İlk 20 dakika topun kendisinde kalmasını sağlayarak daha az efor sarf etmeyi planlayan Trabzonspor, kuşkusuz CSKA Moskova maçının yorgunluğunun yaratacağı fiziki düşüşten endişe ediyordu. Hesapta olmayan ise kontrollü oynayan Bursaspor'un özellikle savunmadan çıkarken hiçbir dirençle karşılaşmaması, dolayısıyla bordo-mavili takımın orta alanına beklenenden fazla yük düşmesiydi.
Bu tablonun oluşmasında en önemli etken Burak, Adrian, Halil, Alanzinho gibi isimlerin önde hiç pres yapmaması, adam kovalamamasıydı. Hal böyle olunca son haftalardaki performansı nedeniyle eleştirilen N'diaye'ye gün doğdu. Fransız uyruklu oyuncu orta alanda takımının lideri rolüne soyundu. Trabzonspor sakatlanıp oyundan çıkıncaya dek sağ kanatta Basser'in etkili bindirmeleri karşısında önlem alamadı. Solda Serkan, Ozan İpek ve Vederson karşısında zor anlar yaşadı, çok mücadele etti. Savunma pozisyonunda Serkan'ın yardımına gelen olmaması, Bursaspor'un oyunu hem kanatlara taşmasını kolaylaştırdı, hem pozisyon zenginliği yaşamasını sağladı. Ev sahibinin baskısı karşısında Trabzonspor çaresiz kaldı, topu rakip alana taşımayı bir türlü beceremedi. Gol umudu Burak ikizi gibi yapışık oynayan Serdar Aziz'in markajından kurtulamayınca çareyi geriye çekilmekte buldu ki, Trabzonspor'un rakip ceza alanına gitme şansı iyice azaldı.

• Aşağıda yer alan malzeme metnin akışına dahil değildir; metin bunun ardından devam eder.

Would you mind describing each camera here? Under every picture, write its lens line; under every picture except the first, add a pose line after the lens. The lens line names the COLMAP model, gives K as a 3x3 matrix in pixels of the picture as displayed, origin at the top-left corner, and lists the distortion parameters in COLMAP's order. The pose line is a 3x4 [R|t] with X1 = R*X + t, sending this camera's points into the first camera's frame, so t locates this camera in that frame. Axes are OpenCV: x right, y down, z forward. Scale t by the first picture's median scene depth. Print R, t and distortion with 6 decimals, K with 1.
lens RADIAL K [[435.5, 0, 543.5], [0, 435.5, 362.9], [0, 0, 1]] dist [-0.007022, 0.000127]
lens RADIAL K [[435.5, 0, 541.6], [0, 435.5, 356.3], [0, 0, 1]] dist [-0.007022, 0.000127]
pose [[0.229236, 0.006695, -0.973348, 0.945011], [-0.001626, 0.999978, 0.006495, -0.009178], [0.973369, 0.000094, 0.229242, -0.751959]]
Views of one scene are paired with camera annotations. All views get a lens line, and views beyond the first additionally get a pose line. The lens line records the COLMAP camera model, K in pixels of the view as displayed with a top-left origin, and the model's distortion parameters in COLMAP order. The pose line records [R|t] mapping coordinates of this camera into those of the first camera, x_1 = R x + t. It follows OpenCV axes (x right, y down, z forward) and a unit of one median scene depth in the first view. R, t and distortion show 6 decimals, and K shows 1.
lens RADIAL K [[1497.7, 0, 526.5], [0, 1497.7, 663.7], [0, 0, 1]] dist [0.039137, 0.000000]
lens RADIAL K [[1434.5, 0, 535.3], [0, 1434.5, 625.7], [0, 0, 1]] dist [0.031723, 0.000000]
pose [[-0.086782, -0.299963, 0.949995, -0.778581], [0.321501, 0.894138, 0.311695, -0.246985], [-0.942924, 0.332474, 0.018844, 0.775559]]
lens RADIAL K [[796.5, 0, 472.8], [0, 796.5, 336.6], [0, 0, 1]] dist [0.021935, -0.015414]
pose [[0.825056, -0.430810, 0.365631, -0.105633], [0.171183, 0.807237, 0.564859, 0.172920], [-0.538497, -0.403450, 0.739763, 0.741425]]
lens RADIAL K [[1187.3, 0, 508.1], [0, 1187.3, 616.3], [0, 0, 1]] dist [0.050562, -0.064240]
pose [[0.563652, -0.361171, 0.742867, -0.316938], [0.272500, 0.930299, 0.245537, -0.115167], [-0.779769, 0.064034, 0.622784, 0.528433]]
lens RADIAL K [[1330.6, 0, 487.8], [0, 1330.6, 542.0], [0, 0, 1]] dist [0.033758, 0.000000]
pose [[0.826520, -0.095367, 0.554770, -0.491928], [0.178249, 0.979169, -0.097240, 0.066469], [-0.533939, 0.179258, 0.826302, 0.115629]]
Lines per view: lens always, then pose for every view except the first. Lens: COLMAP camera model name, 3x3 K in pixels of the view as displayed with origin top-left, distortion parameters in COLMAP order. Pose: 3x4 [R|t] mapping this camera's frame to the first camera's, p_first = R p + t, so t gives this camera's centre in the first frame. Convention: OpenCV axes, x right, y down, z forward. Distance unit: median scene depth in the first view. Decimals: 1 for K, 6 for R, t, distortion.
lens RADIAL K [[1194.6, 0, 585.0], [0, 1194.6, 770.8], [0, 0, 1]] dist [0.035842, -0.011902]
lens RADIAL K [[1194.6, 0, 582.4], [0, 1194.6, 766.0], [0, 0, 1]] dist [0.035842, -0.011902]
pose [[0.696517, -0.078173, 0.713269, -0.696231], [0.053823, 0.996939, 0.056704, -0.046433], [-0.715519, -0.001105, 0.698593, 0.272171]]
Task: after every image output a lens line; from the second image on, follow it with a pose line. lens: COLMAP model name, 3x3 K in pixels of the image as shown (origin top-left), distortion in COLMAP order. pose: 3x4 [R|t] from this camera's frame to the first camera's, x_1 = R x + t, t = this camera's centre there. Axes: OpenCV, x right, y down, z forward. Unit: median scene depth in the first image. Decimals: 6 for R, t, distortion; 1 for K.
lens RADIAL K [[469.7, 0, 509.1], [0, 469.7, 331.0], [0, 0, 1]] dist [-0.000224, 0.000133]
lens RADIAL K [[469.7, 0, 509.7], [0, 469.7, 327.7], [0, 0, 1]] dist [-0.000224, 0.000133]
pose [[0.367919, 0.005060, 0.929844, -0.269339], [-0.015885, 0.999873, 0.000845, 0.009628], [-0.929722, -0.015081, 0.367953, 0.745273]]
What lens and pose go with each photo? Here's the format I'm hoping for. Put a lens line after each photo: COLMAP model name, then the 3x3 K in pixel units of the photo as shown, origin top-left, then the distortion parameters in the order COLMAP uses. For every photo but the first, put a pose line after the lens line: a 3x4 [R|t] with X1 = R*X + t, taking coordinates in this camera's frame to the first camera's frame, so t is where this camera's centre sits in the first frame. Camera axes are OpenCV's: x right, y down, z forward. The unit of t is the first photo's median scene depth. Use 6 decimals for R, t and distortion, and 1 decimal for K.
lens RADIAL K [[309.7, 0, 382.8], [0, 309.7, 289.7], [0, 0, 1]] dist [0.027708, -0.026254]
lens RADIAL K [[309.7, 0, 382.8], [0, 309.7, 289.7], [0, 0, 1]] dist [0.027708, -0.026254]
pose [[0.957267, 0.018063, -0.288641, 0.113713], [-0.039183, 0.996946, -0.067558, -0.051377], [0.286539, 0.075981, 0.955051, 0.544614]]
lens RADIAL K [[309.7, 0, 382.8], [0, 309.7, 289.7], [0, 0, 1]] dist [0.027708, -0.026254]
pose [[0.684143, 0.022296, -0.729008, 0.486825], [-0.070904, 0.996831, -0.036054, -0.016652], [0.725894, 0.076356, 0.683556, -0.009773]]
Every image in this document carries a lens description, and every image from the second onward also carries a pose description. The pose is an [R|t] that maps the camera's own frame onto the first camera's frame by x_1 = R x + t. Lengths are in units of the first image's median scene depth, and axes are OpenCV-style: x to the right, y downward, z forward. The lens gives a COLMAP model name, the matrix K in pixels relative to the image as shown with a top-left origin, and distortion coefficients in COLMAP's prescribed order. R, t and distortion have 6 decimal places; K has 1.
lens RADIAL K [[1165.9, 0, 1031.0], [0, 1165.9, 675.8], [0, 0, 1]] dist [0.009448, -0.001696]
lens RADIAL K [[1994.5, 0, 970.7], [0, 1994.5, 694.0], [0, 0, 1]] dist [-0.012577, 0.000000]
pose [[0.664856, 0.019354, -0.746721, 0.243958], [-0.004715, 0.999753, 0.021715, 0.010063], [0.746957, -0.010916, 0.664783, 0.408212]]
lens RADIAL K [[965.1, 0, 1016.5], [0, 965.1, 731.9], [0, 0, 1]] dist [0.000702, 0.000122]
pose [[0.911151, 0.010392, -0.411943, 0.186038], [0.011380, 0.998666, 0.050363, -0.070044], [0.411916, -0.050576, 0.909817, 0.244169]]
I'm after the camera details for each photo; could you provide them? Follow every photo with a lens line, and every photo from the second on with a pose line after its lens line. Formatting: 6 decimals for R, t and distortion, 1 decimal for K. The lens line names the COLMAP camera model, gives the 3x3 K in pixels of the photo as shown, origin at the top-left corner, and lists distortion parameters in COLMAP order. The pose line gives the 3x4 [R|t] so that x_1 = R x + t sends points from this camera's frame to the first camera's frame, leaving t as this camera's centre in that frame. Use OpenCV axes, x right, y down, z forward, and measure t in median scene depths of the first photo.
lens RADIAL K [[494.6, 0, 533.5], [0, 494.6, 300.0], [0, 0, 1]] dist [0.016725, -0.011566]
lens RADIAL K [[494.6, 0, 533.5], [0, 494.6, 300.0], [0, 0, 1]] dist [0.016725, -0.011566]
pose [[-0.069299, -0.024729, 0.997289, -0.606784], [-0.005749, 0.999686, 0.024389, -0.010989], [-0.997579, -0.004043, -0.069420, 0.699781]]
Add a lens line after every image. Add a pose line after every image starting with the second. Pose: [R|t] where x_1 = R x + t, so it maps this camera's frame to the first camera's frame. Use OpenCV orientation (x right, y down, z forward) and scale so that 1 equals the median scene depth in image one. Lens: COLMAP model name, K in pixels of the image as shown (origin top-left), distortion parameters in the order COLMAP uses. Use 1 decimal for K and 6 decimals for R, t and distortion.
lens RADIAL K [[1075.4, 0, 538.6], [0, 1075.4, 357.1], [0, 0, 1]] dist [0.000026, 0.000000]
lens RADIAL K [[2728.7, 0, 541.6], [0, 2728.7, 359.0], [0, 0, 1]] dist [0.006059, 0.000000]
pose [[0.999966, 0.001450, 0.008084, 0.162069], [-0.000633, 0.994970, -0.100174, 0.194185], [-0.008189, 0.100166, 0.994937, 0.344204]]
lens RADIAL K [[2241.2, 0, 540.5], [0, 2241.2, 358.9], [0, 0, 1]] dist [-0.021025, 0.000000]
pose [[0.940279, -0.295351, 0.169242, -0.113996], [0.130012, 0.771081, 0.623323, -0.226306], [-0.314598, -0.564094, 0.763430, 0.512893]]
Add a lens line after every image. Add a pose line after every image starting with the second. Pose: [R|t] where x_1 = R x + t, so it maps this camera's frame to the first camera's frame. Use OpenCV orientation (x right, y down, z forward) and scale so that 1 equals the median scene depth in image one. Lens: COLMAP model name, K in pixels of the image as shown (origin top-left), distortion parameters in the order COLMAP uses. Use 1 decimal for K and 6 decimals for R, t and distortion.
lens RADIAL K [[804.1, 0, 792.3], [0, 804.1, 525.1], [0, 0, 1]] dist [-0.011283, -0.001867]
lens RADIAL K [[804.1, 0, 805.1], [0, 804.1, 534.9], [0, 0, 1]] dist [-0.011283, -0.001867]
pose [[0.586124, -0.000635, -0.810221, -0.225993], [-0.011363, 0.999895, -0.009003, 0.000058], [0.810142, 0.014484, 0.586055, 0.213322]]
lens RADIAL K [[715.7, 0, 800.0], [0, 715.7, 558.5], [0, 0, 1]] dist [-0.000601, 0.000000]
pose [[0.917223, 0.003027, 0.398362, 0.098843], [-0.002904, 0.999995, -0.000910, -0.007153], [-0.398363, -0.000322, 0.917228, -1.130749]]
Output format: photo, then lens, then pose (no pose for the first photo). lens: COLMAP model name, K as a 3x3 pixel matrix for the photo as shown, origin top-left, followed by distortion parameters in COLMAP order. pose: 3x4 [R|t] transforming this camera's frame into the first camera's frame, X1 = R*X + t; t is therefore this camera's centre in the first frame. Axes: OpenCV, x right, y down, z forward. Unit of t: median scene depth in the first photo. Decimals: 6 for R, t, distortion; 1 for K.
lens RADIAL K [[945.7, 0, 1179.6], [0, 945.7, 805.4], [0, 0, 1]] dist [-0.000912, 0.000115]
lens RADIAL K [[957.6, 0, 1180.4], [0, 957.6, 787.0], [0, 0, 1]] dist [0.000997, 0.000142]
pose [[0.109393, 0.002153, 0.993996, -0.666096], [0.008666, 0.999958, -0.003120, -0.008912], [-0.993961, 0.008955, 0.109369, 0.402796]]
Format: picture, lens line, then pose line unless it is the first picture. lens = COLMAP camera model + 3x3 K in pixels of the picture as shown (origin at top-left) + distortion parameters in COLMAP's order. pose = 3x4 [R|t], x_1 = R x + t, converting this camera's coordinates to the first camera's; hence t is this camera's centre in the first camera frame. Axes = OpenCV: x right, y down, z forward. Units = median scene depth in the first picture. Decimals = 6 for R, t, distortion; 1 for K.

İlginç bir ikinci yarı yaşandı. Bursaspor'un bulduğu gol de öyle hakeza. Ozan İpek'in ceza alanı içinde Giray ve Serkan'dan boğuşarak söktüğü topla arka direkte buluşan Sestak'ın sayısı, Trabzonspor'un gardını düşürdü. Bu golden sonra motivasyonunu yitiren bordo-mavili takımın oyuna tutunabilmesi için adeta bir mucize gerekiyordu. Çünkü ibre tamamen Bursaspor lehine dönmüştü. Lakin bunu gerçekleştirmek için çabası da, gücü de yoktu Karadeniz temsilcisinin. Şenol Güneş'in tercihi Brozek ve Mustafa Yumlu'yu sahaya sürmek oldu. Serkan daha ofansif oynayacak, Brozek ile gol yollarını zorlayacaktı. Değişen bir şey olmadı. Ta ki 70 dakika Burak'a nefes aldırmayan Serdar Aziz'in inanılmaz hatası gelinceye dek. Burak bu takım için ne kadar önemli bir silah olduğunu bulduğu ilk fırsatta gösterdi. Serdar'ın ikramını geri çevirmedi, penaltıya sebep oldu ve takımını ayağa kaldıran beraberlik golüne imza attı. İnanın bu gol gelmese, kalan 20 dakika Trabzonspor için tam bir kâbusa dönüşebilirdi.
Sonuç çok adil görünmese de, daha diri kalması gereken Bursaspor'un eşitlik sayısından sonraki performansı dikkat çekiciydi. Bence kazançlı çıkan Trabzonspor, üzülmesi gereken ise Bursaspor takımı idi.